A prominent state education group has recalled an online report that presented the number and percentage of schools that states have identified as needing improvement under the No Child Left Behind Act.
Saying that journalists had used the data to make “unwarranted negative assessments” of the quality of states’ schools, the Education Commission of the States said in a widely distributed e-mail on March 31 that it had removed the six-page document from its Web site and wouldn’t distribute it further.
The document warned against judging states based on the number and percentage of schools failing to make adequate yearly progress, or AYP, under the federal law. But the disclaimer didn’t explain specifically that judging the quality of state school systems by comparing the data isn’t valid because each state sets its own AYP standards.
Though ECS officials said the data were accurate, they withdrew the report because of the way the information was being interpreted.
“What I felt was not there, was the correct interpretation of what [the numbers] meant,” Piedad F. Robertson, the president of the bipartisan, Denver-based clearinghouse on state education policies said in an interview last week.
‘Bottom-Feeder Ranking’
The incident is the latest example of the way newly accessible data are changing how the public views schools. It also demonstrates why state officials are wary of efforts that produce state-by-state data on student achievement.
For example, a new Web site produced by Standard & Poor’s and state officials allows users to compare schools’ student-achievement data within their own states. That kind of comparison is valid, state officials say, because those schools administer the same tests and are expected to hold students to the same standards. (“Online Tools For Sizing Up Schools Debut,” March 30, 2005.)
But if the site’s users want to compare a state’s student achievement with another state’s, they are able to look only at scores on the National Assessment of Educational Progress and college-entrance exams—the only testing programs given in every state.
The ECS report, which was released online last month, documented the number and percentage of schools in every state that are in various stages of school improvement under the federal law. Those stages range from the mandate that schools in the first year of an improvement plan offer students a transfer to another public school, to the implementation of a state-approved school improvement plan in the fifth year.
The data were presented in a state-by-state table at the end of the report.
The report explained that the numbers and percentages of schools not making AYP vary between states because of a variety of differences in the ways states are implementing the 3-year-old law, a reauthorization of the Elementary and Secondary Education Act. It said states’ standards differ, as do the difficulty of their tests and their short-term goals for making adequate progress.

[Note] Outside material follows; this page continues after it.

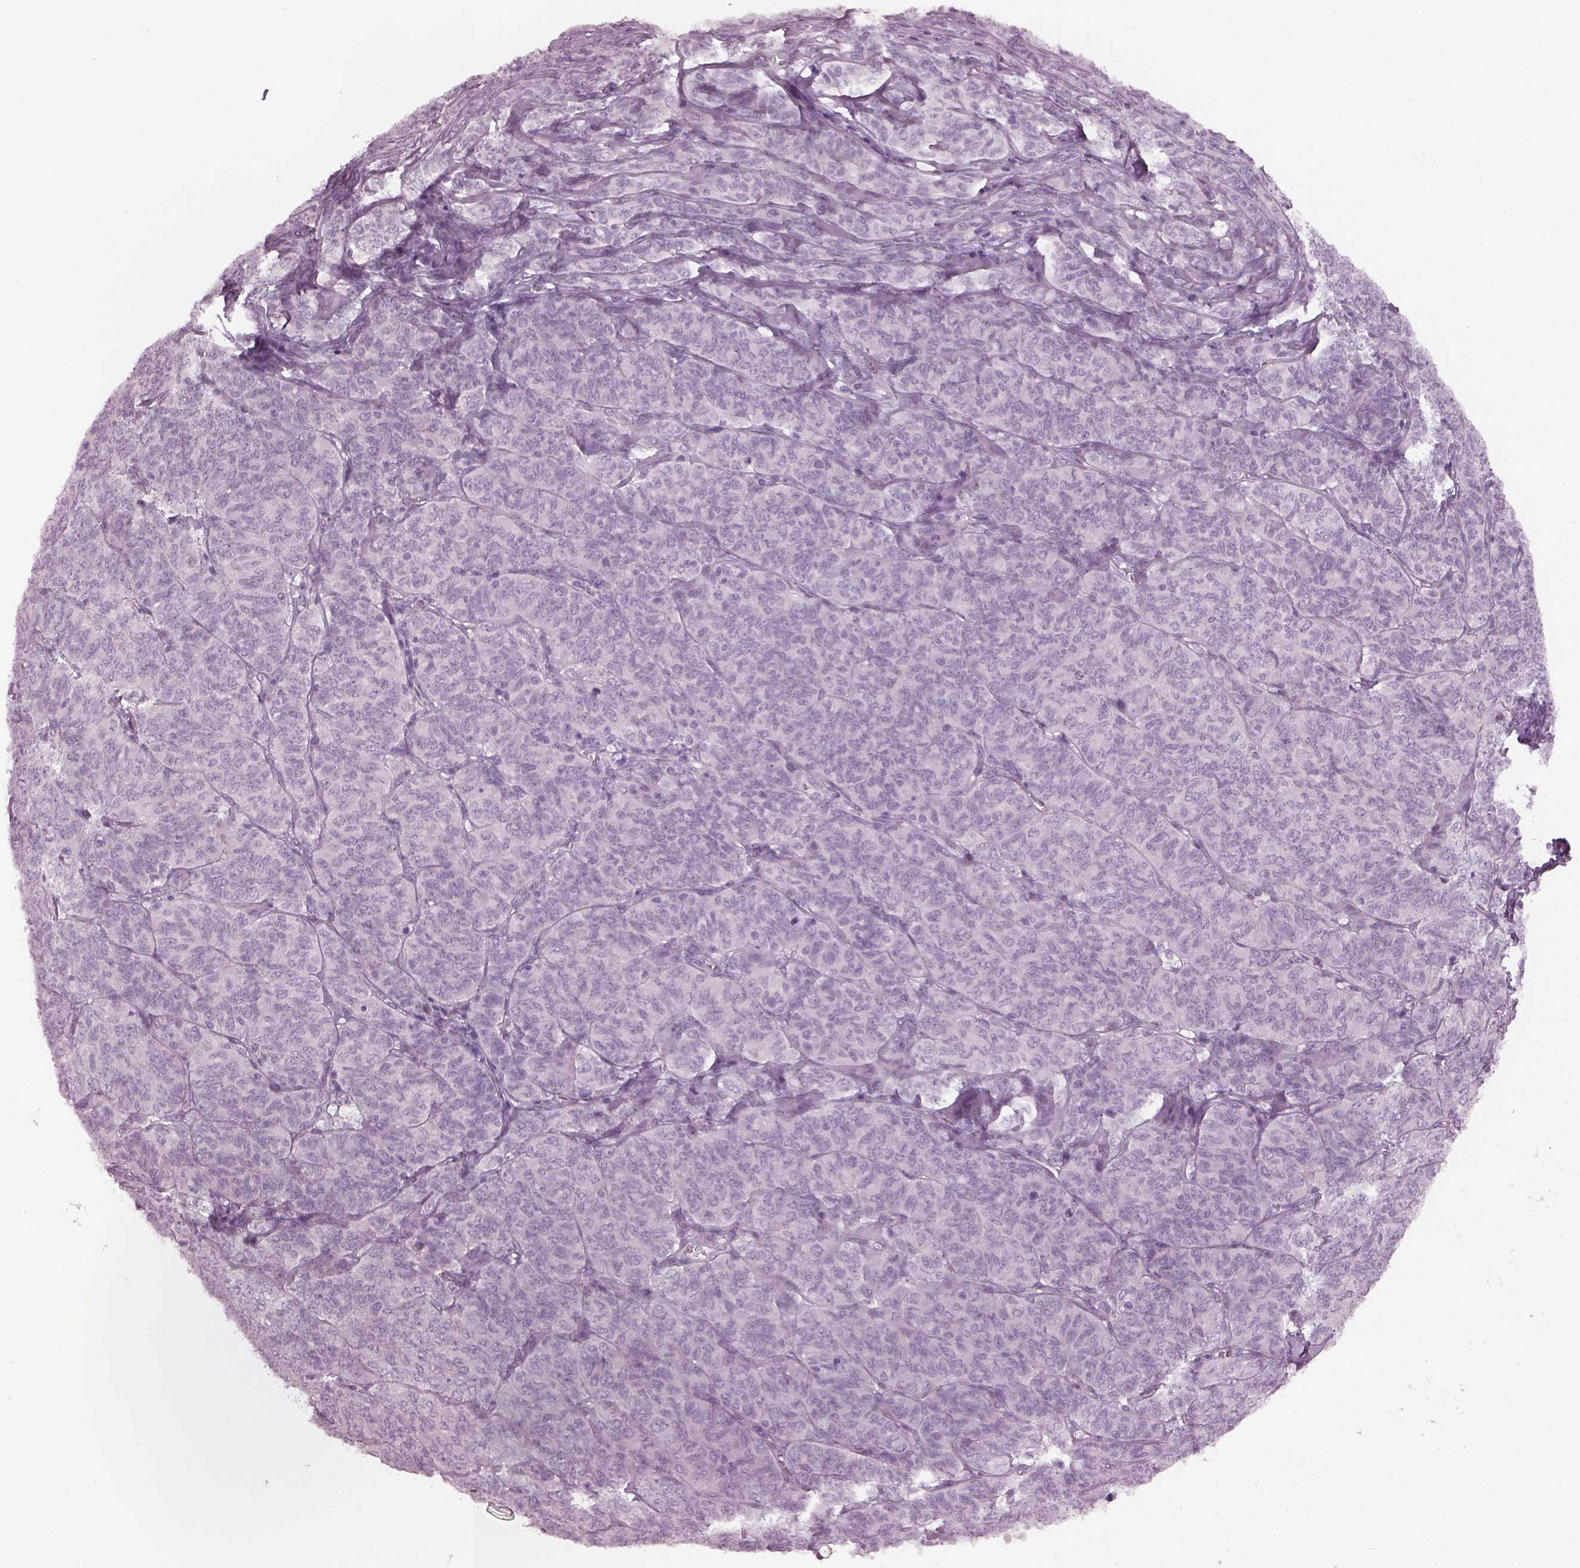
{"staining": {"intensity": "negative", "quantity": "none", "location": "none"}, "tissue": "ovarian cancer", "cell_type": "Tumor cells", "image_type": "cancer", "snomed": [{"axis": "morphology", "description": "Carcinoma, endometroid"}, {"axis": "topography", "description": "Ovary"}], "caption": "An IHC histopathology image of ovarian cancer is shown. There is no staining in tumor cells of ovarian cancer.", "gene": "CYLC1", "patient": {"sex": "female", "age": 80}}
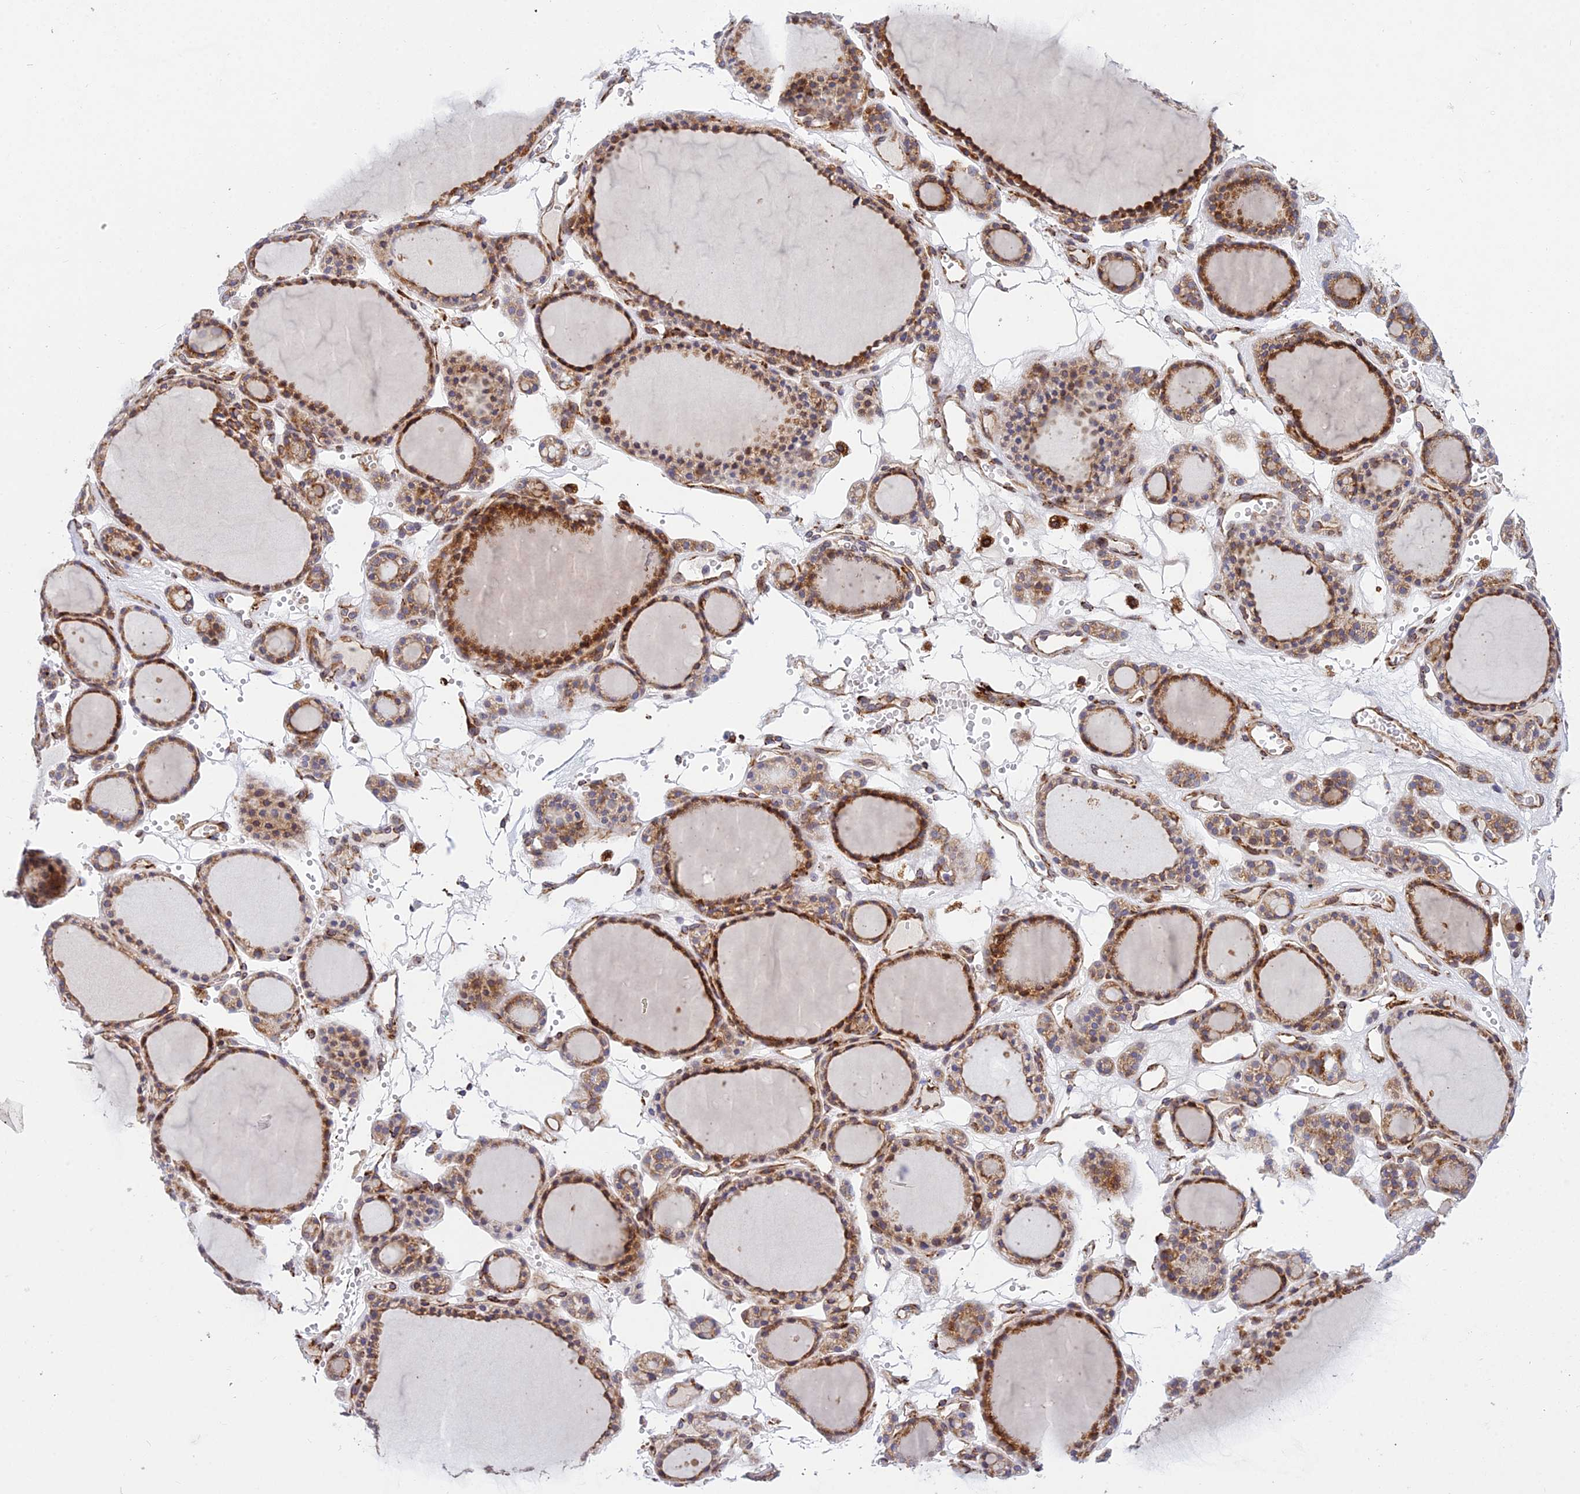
{"staining": {"intensity": "moderate", "quantity": ">75%", "location": "cytoplasmic/membranous"}, "tissue": "thyroid gland", "cell_type": "Glandular cells", "image_type": "normal", "snomed": [{"axis": "morphology", "description": "Normal tissue, NOS"}, {"axis": "topography", "description": "Thyroid gland"}], "caption": "Immunohistochemistry (IHC) micrograph of benign thyroid gland: thyroid gland stained using IHC reveals medium levels of moderate protein expression localized specifically in the cytoplasmic/membranous of glandular cells, appearing as a cytoplasmic/membranous brown color.", "gene": "NDUFAF7", "patient": {"sex": "female", "age": 28}}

But some journalists glossed over such warnings in their reporting, ECS officials said.
In Hawaii, for example, the Honolulu Star-Bulletin ran a story headlined: “Isle Schools Fare the Worst.” The story highlighted the ECS report’s finding that 10 percent of Hawaii’s schools were in their fifth and last year of needing improvement—the highest percentage in the nation.
Hawaii has 28 of its 284 schools at that stage because it has set ambitious AYP targets, a state spokesman said. It was unfair to label the state’s schools as the worst in the nation because those schools might actually have higher student achievement than in states with lower AYP goals, said Greg Knudsen, the spokesman for the state department of education.
State-to-state comparisons of AYP numbers are unfair “because states have such different standards and different timetables,” Mr. Knudsen said.
In the only other news story cited by ECS officials, a March 29 story in the Arkansas Democrat-Gazette said Arkansas “has some of the highest percentages in the nation of public schools categorized as academically troubled.”
Two days later, an editorial said the report gives “Arkansas its usual, bottom-feeder ranking” on school quality.
The information collected does include worthwhile data, Mr. Knudsen of the Hawaii education department and Todd Ziebarth, the author of the report, agreed.
Useful Information
State officials could look at the number of schools each state is identifying as failing to achieve AYP, said Mr. Ziebarth, a policy analyst for Augenblick, Palaich and Associates, a Denver-based consulting firm that conducted the research for the ECS.
In doing so, he suggested, they can determine if they are labeling too many or too few schools as not reaching their goals. He said states also could find other states that have had experience with the interventions available for schools needing help, such as restructuring of those schools’ programs and staffs. “It helps to provoke states to think about how their system compares to others,” he said.
But Ms. Robertson said that while such information is useful, the ECS plans to produce reports that highlight states’ progress in complying with the law.
“What we need to concentrate on is working with every individual state,” said Ms. Robertson, a former president of Santa Monica College near Los Angeles who became president of the ECS Feb. 1.